| Parts of the exercise |
- 1) Using the post on cheap footwear, decide whether each statement agrees with it. Answer yes or no, and quote the words that settle it. (a) The writer's favorite shoes for most events come from the Naturalizer outlet. (b) The writer calls the Chinese cotton or tapestry shoes comfortable. (c) In the quoted passage, a really good pair of leather boots cost thirty-eight dollars.
- 2) The post on cheap footwear lists many faults of the Chinese cotton or tapestry shoes. According to the post, why will they still do on a budget?
- 3) Translate this sentence from the post on cheap footwear into Spanish: "I intend to try out the create-your-own-latchets trick with some Goodwill shoes."
++++ Document ++++
[Ansteorra] Cheap footwear.

Samantha Smith sasmith0 at gmail.com
Wed Dec 30 10:10:08 PST 2009


Methinks our Hanse may be speaking somewhat tongue-in-cheek, you know, but
us Germans are lucky in that we get to dress in the most effusive bad taste.
Hanse just does it because he's Hanse. Take him seriously at your peril. ;-)

There are always shoe options. Currently my favorites for most events
(especially the ones where you don't see my feet much) are a pair of
square-toed Mary Janes from the Naturalizer outlet. They aren't perfect, but
they'll do in a trice.

The Chinese cotton or tapestry shoes will also do on a budget. They aren't
comfortable, they aren't exactly period, but they have a periodish look and
they're cheap, cheap, cheap. If you live in or near a largeish city,
something with a mall or some other shop with Asian-insipired merchandise,
you will find these shoes. The buckles bend and snap when you sneeze on
them, the black dye destroys your socks, and they fall apart when they touch
dew, but they'll work.

I intend to try out the create-your-own-latchets trick with some Goodwill
shoes.

The problem with buying period shoes on a budget is illustrated with
surprising effectiveness by one of my favorite authors as follows:

"Take boots, for example. He earned thirty-eight dollars a month plus
allowances. A really good pair of leather boots cost fifty dollars. But an
affordable pair of boots, which were sort of OK for a season or two and then
leaked like hell when the cardboard gave out, cost about ten dollars. Those
were the kind of boots Vimes always bought, and wore until the soles were so
thin that he could tell where he was in Ankh-Morpork on a foggy night by the
feel of the cobbles.
++++ Records ++++
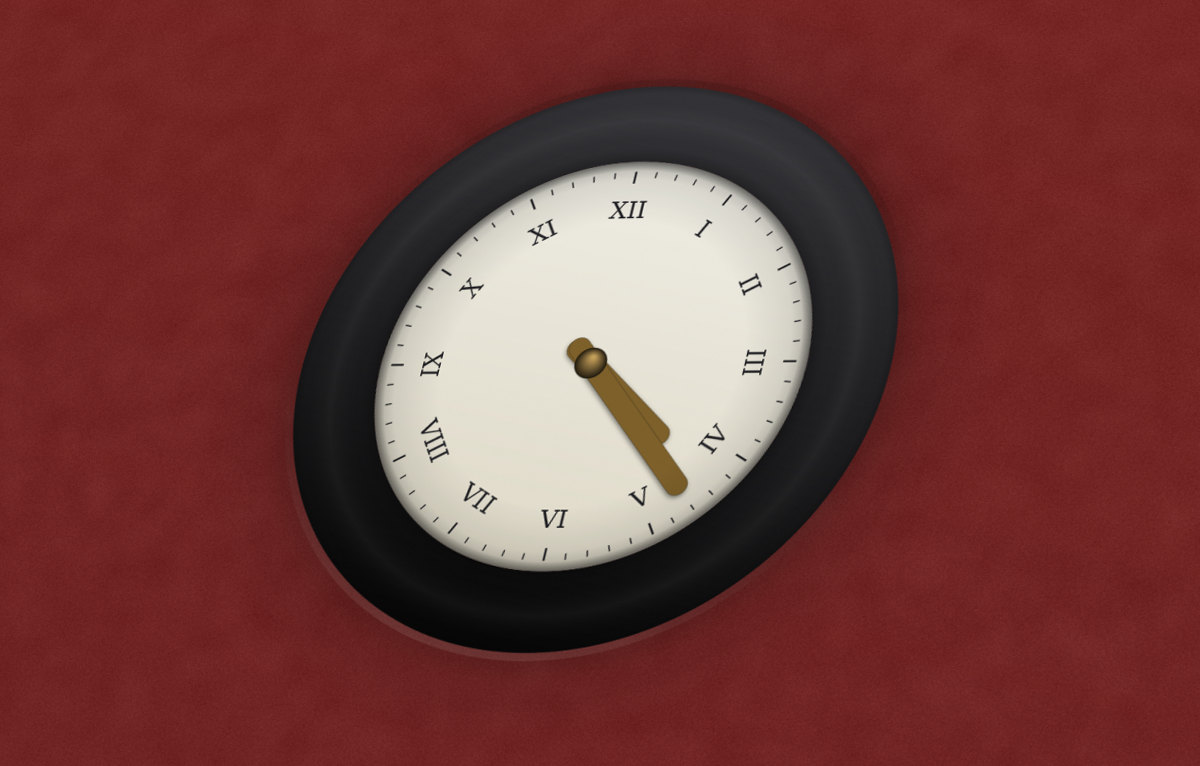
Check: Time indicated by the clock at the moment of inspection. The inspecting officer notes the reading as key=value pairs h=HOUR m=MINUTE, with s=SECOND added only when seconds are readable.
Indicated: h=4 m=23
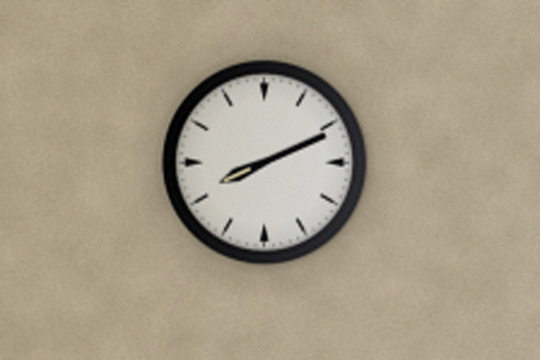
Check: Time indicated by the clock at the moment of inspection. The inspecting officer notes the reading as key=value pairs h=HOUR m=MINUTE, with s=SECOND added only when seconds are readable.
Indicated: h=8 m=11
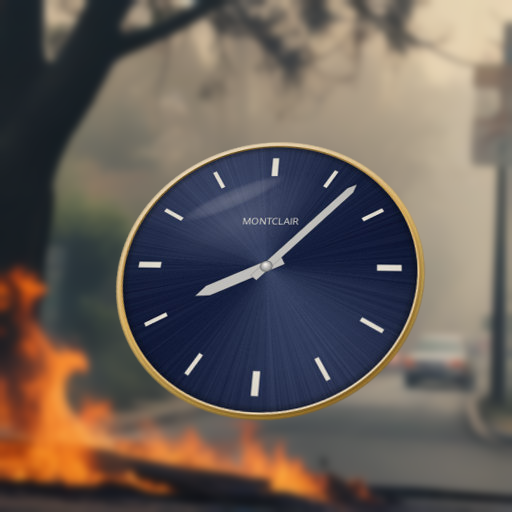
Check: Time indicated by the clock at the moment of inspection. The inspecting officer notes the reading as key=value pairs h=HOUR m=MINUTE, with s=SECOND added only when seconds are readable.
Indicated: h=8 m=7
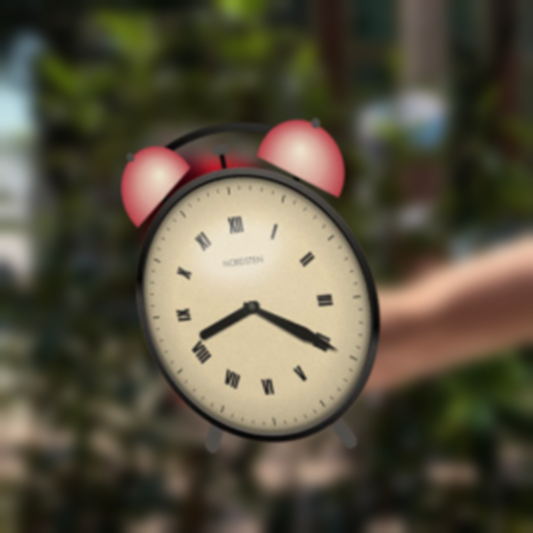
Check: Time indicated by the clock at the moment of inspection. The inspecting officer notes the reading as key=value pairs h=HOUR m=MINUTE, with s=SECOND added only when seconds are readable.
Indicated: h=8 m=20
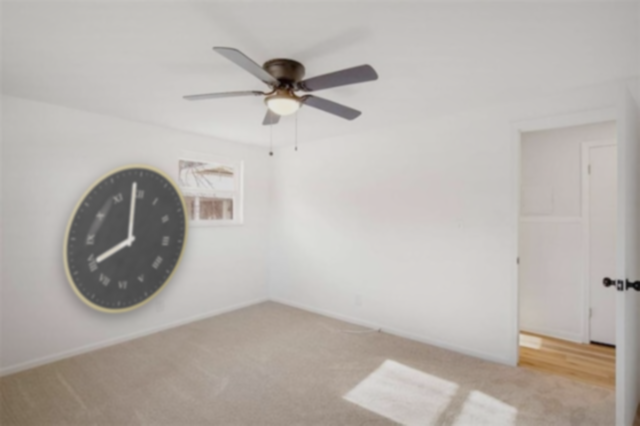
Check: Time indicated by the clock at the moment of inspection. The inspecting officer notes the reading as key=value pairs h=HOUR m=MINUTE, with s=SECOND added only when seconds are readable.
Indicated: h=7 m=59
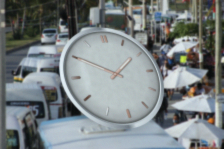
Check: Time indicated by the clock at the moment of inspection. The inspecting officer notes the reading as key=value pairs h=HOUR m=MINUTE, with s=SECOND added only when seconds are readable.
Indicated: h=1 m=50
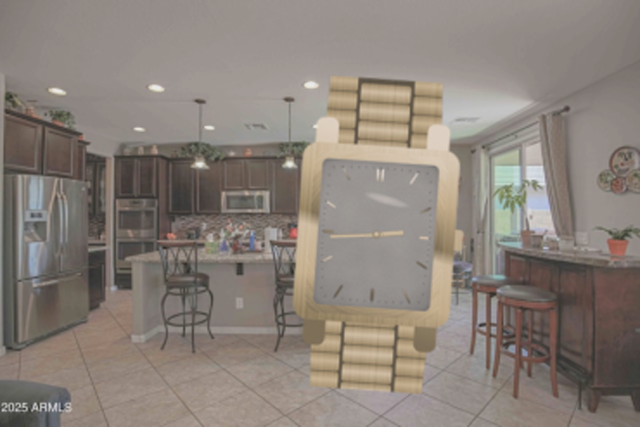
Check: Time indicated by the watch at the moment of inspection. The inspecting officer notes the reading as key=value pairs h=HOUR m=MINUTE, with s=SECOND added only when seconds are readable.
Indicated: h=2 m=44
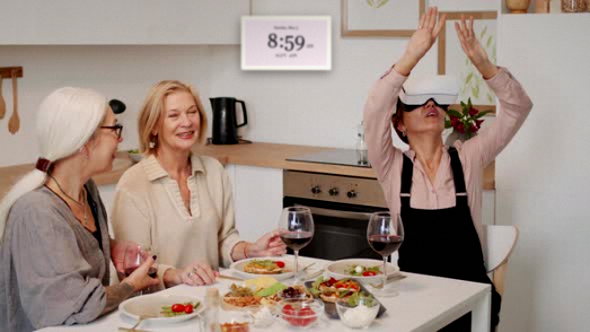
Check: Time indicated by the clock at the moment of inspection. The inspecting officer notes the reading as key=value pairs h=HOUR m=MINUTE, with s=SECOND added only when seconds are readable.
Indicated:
++++
| Solved tasks |
- 1)
(a) Yes: "my favorites for most events (especially the ones where you don't see my feet much) are a pair of square-toed Mary Janes from the Naturalizer outlet."
(b) No: "They aren't comfortable."
(c) No: "A really good pair of leather boots cost fifty dollars."

- 2) They aren't comfortable or exactly period, but they have a periodish look. They are also very cheap.

- 3) Pienso probar el truco de crear mis propias correas de cierre con unos zapatos de Goodwill.